© Philippe Lebruman

L’insolente compagnie des Chiens de Navarre bouscule, mord, déchire et secoue les spectateurs et les spectatrices. La violence se déchaîne dans cet asile de fous, métaphore de nos sociétés « civilisées ». Rien ne va plus au royaume de France et de Navarre. Tragique et jouissif !

Mardi 27 septembre – Lorsque nous entrons dans la grande salle Georges Lavaudant, le bruit nous saisit. Il n’est que 19h50 et le spectacle semble avoir commencé dans une salle quasi comble.Les places ne sont pas numérotées mais nous trouvons deux sièges, au bout d’une rangée occupée par des lycéen·nes.
Devant le rideau de scène, un perchoir, qui évoque celui de l’Assemblée nationale, sur lequel s’agite son président, impuissant à calmer les invectives de six député·es de tous bords, déchaîné·es, s’empoignant au sujet du dernier projet de loi. La France est folle !
La salle est chauffée lorsque le rideau se lève et que les député·es réapparaissent, ayant troqué leurs costumes pour les tenues, plus ou moins dénudées, de six patient·es et soignant·es du service d’urgence d’un hôpital psychiatrique.

Le bateau prend l’eau, l’hôpital est en ruines, la meute est lâchée

Ce n’est pas vraiment la fête sur le plateau dont le plafond fuit, le sol est couvert de terre, le distributeur de boissons est en panne, les fauteuils sont déglingués et l’horloge murale définitivement bloquée à la même heure.

Dans ce lieu en voie de délabrement entrent et sortent des personnages tout aussi atteints par la décrépitude. Les séquences se succèdent sur un rythme endiablé.
Une femme, la quarantaine, subit un examen vaginal musclé dans le cabinet d’une gynécologue brutale qui s’effare de ce qu’elle observe et conseille à sa patiente « d’entretenir la machine ». On la retrouve un peu plus tard dans un cabinet de chirurgie esthétique, où elle fait une attaque à l’annonce du prix des travaux d’entretien prescrits.

Le créateur d’une startup est en crise, à la suite de son éviction de sa propre entreprise par deux jeunes loups aux dents longues et sans principes. Mais passés maîtres dans la « novlangue managériale ».

Un autre homme souffre de solitude affective et sexuelle.

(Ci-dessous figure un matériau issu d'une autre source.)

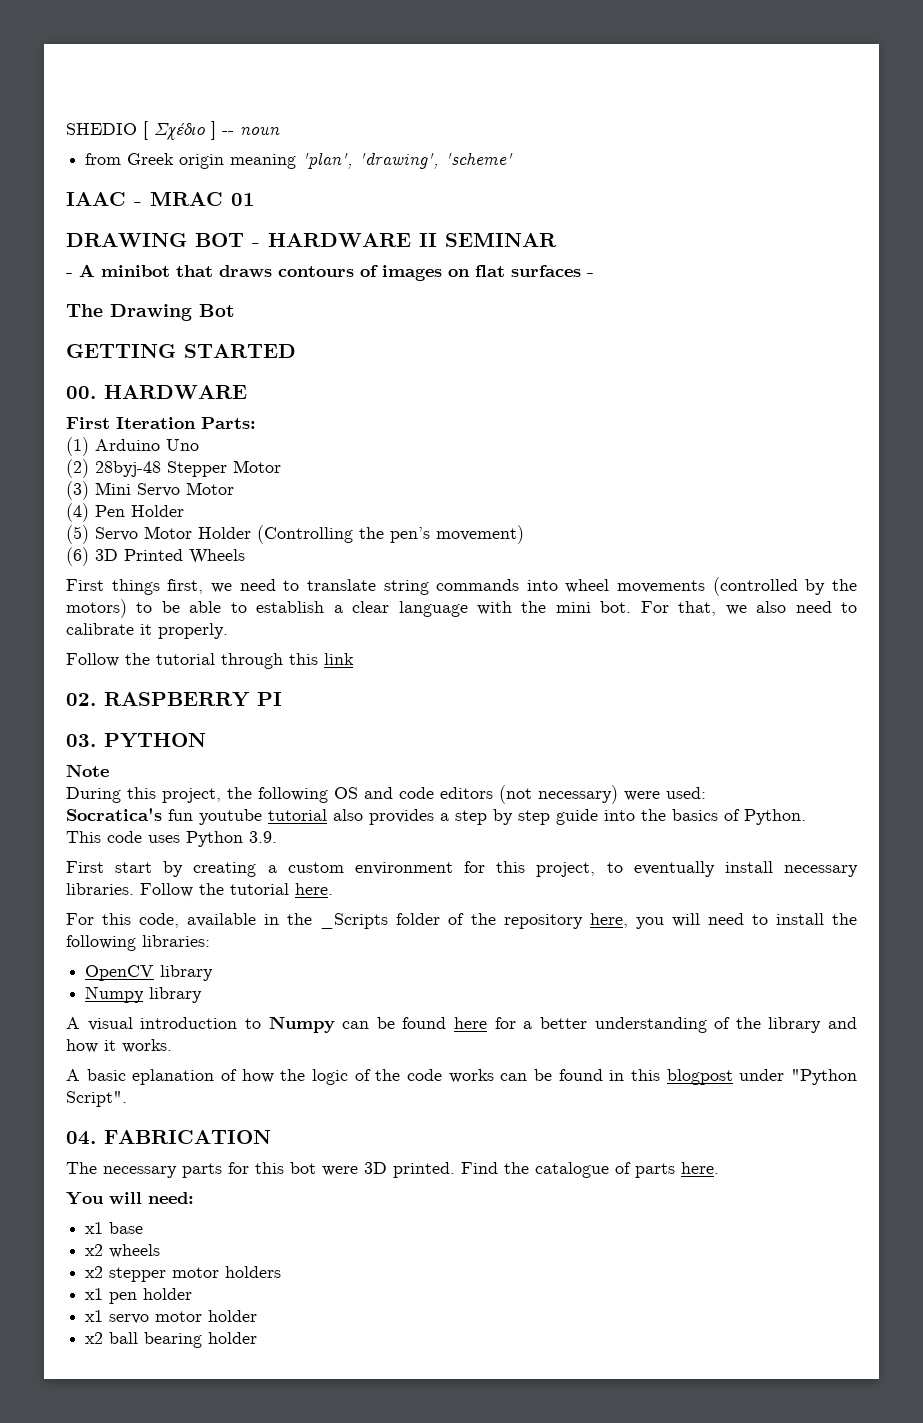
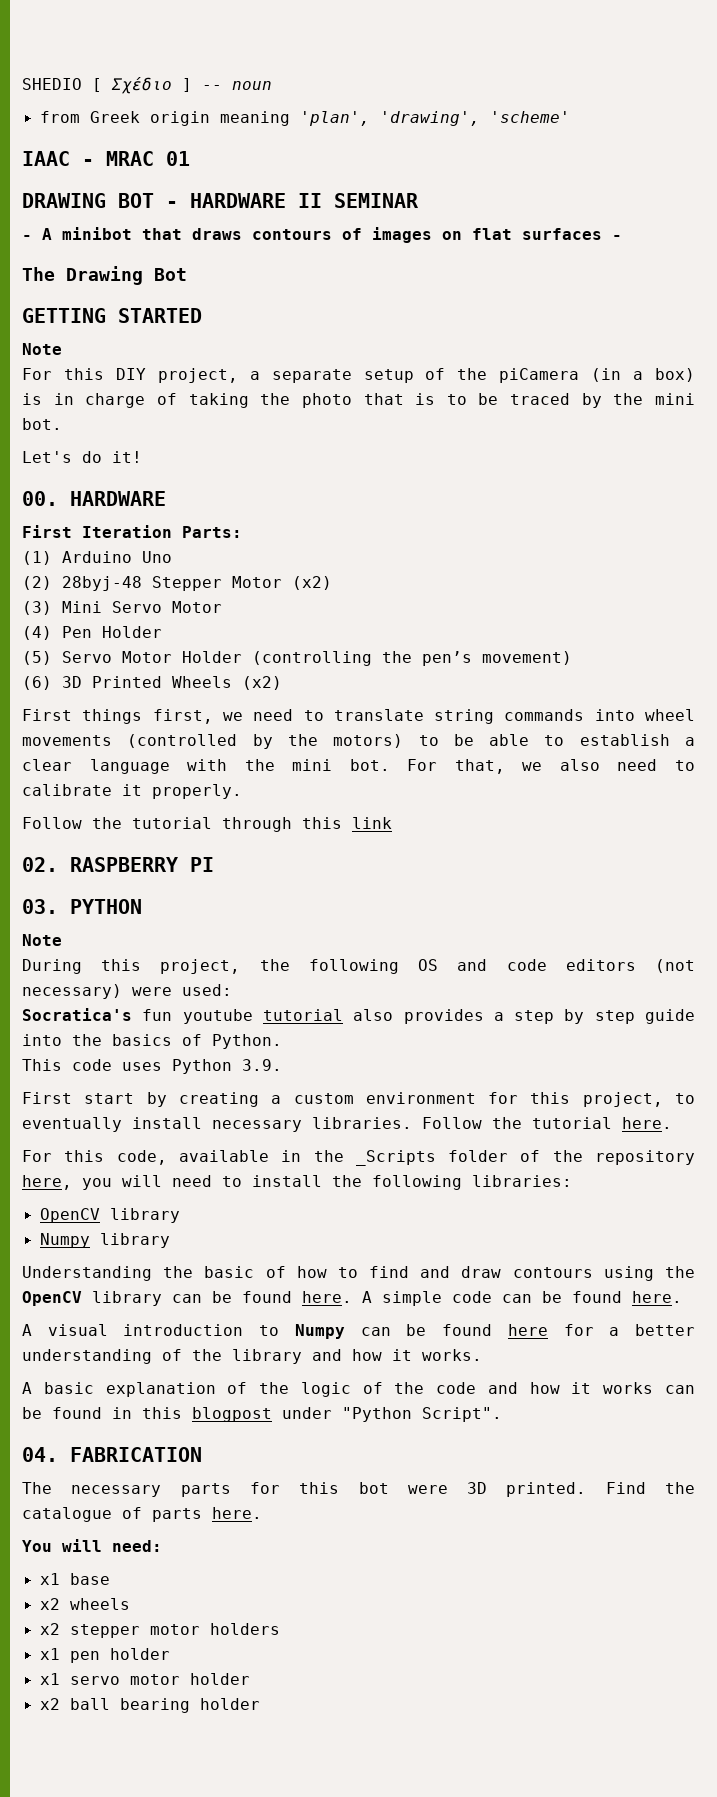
(296, 351) none -> [22,343,62,355] [22,368,695,383] [22,393,695,408] [22,418,62,430] [22,451,142,463] // Note // For this DIY project, a separate setup of the piCamera (in a box) is in charge of taking the photo that is to be traced by the mini bot. // Let's do it!
(281, 466) none -> [292,576,332,590] (x2)
[257,525,353,544] (Controlling -> [252,651,372,666] (controlling
(245, 556) none -> [242,676,282,690] (x2)
(203, 995) none -> [22,1266,695,1281] [22,1291,682,1306] // Understanding the basic of how to find and draw contours using the OpenCV library can be found here. A simple code can be found here.
[132,1069,274,1085] eplanation of how -> [105,1382,248,1397] explanation of
(443, 1075) none -> [487,1382,592,1394] and how it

Une groupie du chanteur Christophe ne se remet pas de la mort de son idole. Elle déprime et raconte – illuminée – sa rencontre avec l’interprète des « Mots bleus », au stand de l’Aveyron à la Fête de l’Huma.

écologiste

© Philippe Lebruman

Défilent sous nos yeux une brochette de personnages secondaires affolés : un monstre sanguinaire en slip, un flic et un manifestant tout aussi enragés – allusion aux gilets jaunes et aux violences policières – , le Joker de Joaquin Phoenix… La meute des Chiens de Navarre est lâchée.

Les sujets traités sont en lien étroit avec notre actualité. S’insinue alors la petite musique que cet asile de fous, c’est notre société, c’est nous. Un spectacle d’une énergie folle, porté par sept comédien·nes et des amateurs.

Les lycéen·nes, dont c’est peut-être le première expérience théâtrale, ne sont pas prêt·es de l’oublier.

La Vie est une fête. Les Chiens de Navarre. Mise en scène de Jean-Christophe Meurissse.